** Task directions **
Continue the post on LinkedIn brand building for young professionals from where it stops.

That’s my story. What’s yours? Email: Kathy(at)keepingithuman(dot)com

Brand Building For Young Professionals: 6 Simple Steps

ImagePersonal brand and reputation building is big business.
It’s virtually impossible to keep up with the never-ending wave of “how to build your personal brand” articles and books. It’s especially tough for young people who are just out of college and are looking for their first professional job in an employment market that often favors candidates who make the most noise.
Twenty years ago, or even 10, I don’t think many newly minted college grads were paying too much attention to personal brand building.  And using technology to build a personal brand, or to start earning a reputation, was nearly non-existent.  Then, one relied more on word-of-mouth and good old fashioned networking.  But today, the social network LinkedIn provides young, professional job seekers with the best platform ever for showcasing in full view of prospective employers their ambition, passion, competency, business smarts and networking savvy.
Like anything else, though, a tool is useless in the wrong hands.  For LinkedIn to become a true personal brand building solution, there are a few rules of the road.
I see too many young people — interns I have worked with, the sons and daughters of friends of mine, etc. — who are wasting a great opportunity by not investing time in LinkedIn. Meanwhile, those who get it — like Dan Schawbel and his disciples — are reaping the benefit.
Schawbel has built a tremendous business by advising Millennials on personal brand building. While there are scores of other personal brand building experts, Dan’s focus is on Millennials (young people who are generally in their 20’s and early 30’s, the focus of this post) who are just starting out. One of his books, “Me 2.0:  4 Steps to Building Your Future“, has been a best seller here and across Asia and Europe.
For young job seekers who may not have the time, or who are unwilling to make the time to read Dan’s or others’ books or attend the many personal branding seminars that are available, there are six relatively simple steps they can take on LinkedIn to grow their personal brand and begin to build their reputation as someone with something important to say.
Here are my six:
1. Can the profile picture of you at a party, or at an event or on vacation. Save those for
ImageFacebook.  And kill the glamour picture unless you’re in the entertainment industry.  Replace with a straightforward head on shot of you in professional attire wearing a nice smile.

** Records **
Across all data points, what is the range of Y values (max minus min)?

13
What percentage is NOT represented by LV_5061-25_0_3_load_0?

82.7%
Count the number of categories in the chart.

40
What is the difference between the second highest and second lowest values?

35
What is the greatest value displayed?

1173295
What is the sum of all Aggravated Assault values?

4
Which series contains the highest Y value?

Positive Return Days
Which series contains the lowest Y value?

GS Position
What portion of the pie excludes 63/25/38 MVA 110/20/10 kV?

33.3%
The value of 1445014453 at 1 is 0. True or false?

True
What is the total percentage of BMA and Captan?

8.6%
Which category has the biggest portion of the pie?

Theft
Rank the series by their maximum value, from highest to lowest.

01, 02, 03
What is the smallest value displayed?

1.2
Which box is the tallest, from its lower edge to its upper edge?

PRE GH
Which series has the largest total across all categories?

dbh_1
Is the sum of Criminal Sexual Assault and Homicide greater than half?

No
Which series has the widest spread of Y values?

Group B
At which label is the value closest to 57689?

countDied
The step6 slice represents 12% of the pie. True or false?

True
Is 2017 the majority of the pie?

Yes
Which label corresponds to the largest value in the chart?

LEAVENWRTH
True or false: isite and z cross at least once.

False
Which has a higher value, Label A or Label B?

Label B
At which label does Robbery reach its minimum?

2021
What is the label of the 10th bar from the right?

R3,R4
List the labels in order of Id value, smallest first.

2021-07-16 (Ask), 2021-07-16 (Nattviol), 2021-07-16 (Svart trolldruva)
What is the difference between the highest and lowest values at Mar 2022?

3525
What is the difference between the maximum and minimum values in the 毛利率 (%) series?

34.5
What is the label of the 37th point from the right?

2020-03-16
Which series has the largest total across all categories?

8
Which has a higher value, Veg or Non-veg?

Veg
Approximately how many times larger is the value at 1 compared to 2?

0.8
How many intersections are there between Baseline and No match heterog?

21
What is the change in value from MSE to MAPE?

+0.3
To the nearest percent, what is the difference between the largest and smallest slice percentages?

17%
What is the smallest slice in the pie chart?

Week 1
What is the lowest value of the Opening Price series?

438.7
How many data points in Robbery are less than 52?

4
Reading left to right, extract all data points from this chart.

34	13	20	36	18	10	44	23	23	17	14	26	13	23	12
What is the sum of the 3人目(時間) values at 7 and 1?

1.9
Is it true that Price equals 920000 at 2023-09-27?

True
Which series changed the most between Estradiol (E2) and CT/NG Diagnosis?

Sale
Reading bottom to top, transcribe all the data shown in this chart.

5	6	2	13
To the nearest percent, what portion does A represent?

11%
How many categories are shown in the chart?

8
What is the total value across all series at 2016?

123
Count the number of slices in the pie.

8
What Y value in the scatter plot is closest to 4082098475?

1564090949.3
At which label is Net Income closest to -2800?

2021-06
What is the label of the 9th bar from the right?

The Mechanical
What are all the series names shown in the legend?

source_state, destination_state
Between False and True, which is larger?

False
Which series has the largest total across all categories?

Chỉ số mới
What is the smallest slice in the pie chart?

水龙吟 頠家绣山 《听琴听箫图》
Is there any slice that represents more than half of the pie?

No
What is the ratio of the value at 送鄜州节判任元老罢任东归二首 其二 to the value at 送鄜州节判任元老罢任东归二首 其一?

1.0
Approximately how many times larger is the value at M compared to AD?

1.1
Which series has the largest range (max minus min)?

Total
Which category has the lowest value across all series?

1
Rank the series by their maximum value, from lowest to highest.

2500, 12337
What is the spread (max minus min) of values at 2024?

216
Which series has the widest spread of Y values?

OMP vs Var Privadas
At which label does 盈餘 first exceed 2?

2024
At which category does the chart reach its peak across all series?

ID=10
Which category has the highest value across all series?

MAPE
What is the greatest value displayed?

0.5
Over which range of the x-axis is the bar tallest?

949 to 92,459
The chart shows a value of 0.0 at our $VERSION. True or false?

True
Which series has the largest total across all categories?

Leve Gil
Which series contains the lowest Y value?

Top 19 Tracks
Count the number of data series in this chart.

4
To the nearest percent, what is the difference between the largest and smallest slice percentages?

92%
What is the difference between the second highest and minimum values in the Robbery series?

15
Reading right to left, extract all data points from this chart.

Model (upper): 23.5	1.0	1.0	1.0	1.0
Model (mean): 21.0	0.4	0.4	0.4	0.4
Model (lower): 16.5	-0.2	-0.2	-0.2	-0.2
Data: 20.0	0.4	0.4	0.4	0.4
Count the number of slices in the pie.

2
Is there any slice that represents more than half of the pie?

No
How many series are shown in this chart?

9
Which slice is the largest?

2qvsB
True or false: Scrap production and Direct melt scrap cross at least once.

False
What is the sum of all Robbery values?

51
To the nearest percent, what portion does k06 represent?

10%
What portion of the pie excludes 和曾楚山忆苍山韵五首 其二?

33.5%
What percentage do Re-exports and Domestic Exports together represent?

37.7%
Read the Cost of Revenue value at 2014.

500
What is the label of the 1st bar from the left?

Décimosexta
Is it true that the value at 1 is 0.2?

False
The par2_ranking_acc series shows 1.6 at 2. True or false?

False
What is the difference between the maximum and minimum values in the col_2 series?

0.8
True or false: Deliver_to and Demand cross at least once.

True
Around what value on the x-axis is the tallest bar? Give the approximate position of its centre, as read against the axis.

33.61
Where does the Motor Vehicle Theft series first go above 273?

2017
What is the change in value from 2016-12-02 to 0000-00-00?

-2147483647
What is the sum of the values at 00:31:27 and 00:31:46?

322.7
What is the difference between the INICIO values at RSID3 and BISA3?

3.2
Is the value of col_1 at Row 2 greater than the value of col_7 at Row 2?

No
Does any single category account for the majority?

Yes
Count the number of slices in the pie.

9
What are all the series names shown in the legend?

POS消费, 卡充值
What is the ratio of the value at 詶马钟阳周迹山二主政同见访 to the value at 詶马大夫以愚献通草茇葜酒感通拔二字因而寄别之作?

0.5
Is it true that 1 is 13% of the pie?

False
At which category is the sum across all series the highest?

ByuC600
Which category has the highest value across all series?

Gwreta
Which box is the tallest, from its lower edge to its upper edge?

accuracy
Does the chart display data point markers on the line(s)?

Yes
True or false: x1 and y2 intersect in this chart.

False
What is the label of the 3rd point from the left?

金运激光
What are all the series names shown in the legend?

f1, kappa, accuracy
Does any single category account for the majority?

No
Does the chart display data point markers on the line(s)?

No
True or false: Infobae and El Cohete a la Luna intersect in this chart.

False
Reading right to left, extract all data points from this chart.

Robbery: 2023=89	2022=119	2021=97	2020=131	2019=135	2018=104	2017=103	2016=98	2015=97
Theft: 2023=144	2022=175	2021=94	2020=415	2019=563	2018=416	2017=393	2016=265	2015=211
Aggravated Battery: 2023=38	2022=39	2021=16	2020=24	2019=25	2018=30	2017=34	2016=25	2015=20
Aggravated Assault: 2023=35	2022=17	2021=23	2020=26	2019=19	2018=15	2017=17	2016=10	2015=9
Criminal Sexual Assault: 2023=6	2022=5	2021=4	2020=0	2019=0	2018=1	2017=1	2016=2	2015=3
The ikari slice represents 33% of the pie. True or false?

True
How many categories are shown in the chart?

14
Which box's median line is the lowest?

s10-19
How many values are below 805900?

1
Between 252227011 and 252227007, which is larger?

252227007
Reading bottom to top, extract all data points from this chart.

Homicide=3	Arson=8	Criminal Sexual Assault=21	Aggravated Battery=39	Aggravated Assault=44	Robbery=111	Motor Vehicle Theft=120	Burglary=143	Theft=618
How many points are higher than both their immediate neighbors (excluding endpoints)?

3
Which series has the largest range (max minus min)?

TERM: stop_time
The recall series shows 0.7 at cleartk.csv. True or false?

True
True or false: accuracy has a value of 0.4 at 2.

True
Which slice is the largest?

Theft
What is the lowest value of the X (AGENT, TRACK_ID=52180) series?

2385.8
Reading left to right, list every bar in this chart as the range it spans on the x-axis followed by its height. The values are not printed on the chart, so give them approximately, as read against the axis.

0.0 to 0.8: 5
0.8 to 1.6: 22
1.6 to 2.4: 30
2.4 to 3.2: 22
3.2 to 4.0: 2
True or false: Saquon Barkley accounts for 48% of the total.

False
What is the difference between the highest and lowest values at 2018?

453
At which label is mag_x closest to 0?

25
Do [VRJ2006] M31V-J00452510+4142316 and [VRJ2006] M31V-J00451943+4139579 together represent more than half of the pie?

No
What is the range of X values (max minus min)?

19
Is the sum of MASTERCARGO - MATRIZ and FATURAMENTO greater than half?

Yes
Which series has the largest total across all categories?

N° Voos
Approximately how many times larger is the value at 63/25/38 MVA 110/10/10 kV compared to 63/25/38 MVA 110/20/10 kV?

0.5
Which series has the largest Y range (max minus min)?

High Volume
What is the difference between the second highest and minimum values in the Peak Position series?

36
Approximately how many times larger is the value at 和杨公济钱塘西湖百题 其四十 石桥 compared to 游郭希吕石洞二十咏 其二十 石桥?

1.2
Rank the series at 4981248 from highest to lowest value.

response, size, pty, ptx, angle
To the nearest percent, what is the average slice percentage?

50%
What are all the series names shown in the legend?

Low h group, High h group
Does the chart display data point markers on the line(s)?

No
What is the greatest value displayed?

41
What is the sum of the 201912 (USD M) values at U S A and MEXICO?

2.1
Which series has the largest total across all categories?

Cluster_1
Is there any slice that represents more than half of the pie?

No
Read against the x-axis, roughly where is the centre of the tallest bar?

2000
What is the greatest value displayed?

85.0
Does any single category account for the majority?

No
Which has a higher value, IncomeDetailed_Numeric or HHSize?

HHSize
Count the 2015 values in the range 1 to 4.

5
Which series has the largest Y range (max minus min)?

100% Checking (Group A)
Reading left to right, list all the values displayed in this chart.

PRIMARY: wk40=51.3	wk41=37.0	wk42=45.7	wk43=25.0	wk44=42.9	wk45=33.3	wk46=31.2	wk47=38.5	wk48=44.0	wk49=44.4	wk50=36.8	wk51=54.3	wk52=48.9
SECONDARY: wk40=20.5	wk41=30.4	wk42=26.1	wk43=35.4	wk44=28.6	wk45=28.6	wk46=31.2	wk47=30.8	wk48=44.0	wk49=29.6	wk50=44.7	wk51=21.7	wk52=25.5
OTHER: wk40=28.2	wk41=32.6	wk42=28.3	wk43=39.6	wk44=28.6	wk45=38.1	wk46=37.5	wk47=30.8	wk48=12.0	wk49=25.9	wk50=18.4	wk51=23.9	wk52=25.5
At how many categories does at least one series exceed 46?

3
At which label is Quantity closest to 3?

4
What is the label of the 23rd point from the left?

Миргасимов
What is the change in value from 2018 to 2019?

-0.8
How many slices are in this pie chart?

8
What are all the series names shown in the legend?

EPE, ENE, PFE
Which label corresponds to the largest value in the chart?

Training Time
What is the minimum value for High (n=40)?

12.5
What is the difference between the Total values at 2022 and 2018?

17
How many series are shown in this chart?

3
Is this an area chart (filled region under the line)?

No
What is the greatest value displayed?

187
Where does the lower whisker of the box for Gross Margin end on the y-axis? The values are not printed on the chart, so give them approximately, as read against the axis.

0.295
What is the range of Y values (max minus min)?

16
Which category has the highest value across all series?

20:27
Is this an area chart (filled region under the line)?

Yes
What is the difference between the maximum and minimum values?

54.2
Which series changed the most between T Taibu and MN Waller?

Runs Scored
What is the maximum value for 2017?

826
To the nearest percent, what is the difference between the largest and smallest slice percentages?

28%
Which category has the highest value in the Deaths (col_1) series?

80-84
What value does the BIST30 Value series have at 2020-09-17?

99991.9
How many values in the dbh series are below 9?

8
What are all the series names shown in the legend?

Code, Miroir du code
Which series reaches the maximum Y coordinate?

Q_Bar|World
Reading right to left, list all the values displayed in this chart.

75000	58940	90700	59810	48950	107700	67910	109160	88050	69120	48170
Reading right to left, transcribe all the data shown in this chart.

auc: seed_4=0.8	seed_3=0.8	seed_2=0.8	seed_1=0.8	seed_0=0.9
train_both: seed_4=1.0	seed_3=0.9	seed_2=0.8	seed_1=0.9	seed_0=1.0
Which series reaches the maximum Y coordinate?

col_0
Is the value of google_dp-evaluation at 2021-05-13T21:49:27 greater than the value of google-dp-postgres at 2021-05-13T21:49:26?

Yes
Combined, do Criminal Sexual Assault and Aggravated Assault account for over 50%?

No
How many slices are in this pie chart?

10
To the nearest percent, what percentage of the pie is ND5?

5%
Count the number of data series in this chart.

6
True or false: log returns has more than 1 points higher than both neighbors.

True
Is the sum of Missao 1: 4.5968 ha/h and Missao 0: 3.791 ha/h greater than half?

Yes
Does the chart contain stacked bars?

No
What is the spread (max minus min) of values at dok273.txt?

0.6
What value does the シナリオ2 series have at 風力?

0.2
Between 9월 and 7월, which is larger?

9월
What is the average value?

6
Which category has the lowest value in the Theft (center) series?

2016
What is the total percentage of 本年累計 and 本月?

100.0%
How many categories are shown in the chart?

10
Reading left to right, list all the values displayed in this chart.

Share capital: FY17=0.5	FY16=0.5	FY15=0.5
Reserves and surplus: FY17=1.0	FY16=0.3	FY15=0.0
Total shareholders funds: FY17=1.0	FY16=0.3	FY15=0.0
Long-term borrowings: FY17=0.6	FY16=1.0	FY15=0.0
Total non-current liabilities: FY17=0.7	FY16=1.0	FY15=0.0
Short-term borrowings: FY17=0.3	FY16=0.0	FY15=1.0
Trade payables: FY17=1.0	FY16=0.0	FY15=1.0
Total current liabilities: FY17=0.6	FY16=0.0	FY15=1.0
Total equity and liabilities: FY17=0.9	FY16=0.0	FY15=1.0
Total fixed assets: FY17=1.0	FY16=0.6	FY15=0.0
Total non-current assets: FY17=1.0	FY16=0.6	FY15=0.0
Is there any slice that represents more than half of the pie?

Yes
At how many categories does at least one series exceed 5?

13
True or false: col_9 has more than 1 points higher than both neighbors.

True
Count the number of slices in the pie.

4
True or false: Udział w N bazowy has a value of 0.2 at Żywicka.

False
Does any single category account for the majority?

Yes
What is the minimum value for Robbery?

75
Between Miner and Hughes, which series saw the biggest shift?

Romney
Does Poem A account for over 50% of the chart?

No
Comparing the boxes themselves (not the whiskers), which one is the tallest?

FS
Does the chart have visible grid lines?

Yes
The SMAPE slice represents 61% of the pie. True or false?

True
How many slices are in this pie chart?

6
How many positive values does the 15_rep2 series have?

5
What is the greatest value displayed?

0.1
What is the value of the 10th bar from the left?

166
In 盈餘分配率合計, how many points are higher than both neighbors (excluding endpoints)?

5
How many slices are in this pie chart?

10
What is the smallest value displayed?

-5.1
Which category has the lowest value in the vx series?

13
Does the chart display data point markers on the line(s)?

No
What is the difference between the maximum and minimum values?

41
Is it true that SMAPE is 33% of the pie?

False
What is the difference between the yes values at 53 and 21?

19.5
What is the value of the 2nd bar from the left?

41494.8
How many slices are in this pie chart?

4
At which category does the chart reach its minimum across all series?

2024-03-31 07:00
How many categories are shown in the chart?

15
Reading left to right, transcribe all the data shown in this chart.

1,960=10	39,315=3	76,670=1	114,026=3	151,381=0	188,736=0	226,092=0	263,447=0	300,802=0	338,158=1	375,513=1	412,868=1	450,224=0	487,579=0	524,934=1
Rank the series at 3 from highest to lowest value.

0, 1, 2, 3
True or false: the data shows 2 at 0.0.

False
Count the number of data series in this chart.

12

** Task output **
2.  If you don’t yet have relevant work experience for your intended field, then fill your profile page with relevant skills instead.  For example, if you want to work in public relations but spent your college summers working as a waitress or waiter at Texas Roadhouse, then let’s hear about your customer service, problem solving, team building and communications skills. Find the relevance.
3. Build out your LinkedIn network.  To start, connect with college classmates, your professors, high school classmates who went to a different college than you and may already be working. Also, connect with your parent’s friends who may run their own small businesses or may be employed by big companies.  I guarantee they will be happy to hear from you. Don’t forget the professionals you talk with at the health club, or people you meet at summer weddings and graduation parties.
4. Ask for LinkedIn recommendations.  Don’t be shy about asking for help from managers you may have interned with, past summer employers or professors you may have assisted.  If you did good work, they will not refuse you.
5. “Follow” companies on LinkedIn you think may be a future employer.  Then visit their LinkedIn page and see who you may already know who works there.  Reach out to them even if you don’t see any jobs of interest posted.  Many open positions are never posted and those who are best networked often get first dibs.
6. Get involved.  Join a handful of the thousands of available LinkedIn groups. Guaranteed there will be groups in your chosen field no matter how obscure.  A couple of times a week visit the groups and eavesdrop on the discussion.  When you think you can contribute to a discussion, weigh in.  After the first time, it gets easier and easier.
Give LinkedIn your best shot.  Your competition already is.